### EXERCISE REQUIREMENTS
Keep only the lines from the start of the data through the line containing "wall art [64,270,98,326]", and output them exactly.

### EXCERPTED DATA
★ ★ ★ ★ ★ ★ ★

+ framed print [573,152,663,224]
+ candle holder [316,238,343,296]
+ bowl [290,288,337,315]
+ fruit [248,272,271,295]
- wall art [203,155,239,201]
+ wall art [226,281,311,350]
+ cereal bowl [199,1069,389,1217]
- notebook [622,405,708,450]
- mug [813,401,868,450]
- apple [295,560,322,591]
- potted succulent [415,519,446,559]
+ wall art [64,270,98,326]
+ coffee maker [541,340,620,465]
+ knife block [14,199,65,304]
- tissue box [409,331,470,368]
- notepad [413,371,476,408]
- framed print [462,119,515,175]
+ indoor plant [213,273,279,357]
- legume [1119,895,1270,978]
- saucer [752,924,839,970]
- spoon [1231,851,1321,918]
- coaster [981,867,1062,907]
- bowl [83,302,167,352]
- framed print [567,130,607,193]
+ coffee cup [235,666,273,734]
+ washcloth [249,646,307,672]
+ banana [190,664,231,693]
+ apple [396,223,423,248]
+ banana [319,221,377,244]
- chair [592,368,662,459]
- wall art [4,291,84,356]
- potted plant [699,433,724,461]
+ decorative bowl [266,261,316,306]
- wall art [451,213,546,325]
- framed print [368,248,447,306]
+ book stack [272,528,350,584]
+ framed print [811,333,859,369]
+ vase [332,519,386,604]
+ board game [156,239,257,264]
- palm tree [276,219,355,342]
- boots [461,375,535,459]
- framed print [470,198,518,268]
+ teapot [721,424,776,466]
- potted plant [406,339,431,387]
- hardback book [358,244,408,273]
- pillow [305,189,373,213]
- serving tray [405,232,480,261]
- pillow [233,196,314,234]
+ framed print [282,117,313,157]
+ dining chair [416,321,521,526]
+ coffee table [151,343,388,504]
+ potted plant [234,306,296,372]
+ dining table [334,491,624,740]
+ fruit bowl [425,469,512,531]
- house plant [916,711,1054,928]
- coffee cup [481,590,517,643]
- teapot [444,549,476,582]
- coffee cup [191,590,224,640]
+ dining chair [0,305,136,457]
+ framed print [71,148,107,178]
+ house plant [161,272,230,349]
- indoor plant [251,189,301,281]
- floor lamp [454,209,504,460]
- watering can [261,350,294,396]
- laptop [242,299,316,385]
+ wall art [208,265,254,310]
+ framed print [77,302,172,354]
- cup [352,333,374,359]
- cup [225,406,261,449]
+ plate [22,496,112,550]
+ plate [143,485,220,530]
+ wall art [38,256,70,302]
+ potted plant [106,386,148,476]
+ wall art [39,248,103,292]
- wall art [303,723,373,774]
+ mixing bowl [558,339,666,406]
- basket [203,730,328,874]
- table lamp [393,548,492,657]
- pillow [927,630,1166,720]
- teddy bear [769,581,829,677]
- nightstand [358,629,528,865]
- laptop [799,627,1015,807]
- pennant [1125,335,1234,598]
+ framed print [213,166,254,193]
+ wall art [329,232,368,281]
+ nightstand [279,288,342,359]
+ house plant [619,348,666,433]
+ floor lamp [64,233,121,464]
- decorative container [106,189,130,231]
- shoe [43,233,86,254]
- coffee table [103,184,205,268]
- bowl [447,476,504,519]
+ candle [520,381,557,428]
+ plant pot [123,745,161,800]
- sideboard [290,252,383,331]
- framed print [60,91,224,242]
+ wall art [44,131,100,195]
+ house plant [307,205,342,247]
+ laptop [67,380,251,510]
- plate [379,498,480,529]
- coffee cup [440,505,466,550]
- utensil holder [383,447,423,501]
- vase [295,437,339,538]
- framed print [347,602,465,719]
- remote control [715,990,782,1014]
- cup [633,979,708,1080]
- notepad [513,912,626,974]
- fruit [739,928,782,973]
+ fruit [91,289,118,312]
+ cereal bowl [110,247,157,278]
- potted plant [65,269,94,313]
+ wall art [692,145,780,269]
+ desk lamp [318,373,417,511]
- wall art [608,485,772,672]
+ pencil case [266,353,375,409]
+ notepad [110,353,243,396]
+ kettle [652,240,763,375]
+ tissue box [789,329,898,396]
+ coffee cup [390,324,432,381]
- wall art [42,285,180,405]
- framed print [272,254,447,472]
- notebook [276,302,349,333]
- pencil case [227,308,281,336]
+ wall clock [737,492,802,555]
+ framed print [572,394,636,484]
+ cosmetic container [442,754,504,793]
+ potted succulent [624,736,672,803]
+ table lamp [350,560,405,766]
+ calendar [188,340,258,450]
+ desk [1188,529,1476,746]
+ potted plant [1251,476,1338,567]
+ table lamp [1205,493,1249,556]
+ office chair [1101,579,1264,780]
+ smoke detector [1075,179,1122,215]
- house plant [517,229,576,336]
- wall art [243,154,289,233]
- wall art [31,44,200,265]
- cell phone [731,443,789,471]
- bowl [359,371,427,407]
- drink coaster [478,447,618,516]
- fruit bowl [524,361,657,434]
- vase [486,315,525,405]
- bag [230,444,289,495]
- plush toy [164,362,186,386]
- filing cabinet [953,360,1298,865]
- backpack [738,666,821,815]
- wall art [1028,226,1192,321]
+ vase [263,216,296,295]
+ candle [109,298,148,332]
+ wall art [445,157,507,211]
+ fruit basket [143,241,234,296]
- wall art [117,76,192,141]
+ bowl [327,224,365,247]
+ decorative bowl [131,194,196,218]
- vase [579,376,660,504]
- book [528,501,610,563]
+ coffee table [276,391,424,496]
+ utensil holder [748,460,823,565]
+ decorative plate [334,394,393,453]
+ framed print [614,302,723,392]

★ ★ ★ ★ ★ ★ ★

### SOLUTION TO THIS PROBLEM
+ framed print [573,152,663,224]
+ candle holder [316,238,343,296]
+ bowl [290,288,337,315]
+ fruit [248,272,271,295]
- wall art [203,155,239,201]
+ wall art [226,281,311,350]
+ cereal bowl [199,1069,389,1217]
- notebook [622,405,708,450]
- mug [813,401,868,450]
- apple [295,560,322,591]
- potted succulent [415,519,446,559]
+ wall art [64,270,98,326]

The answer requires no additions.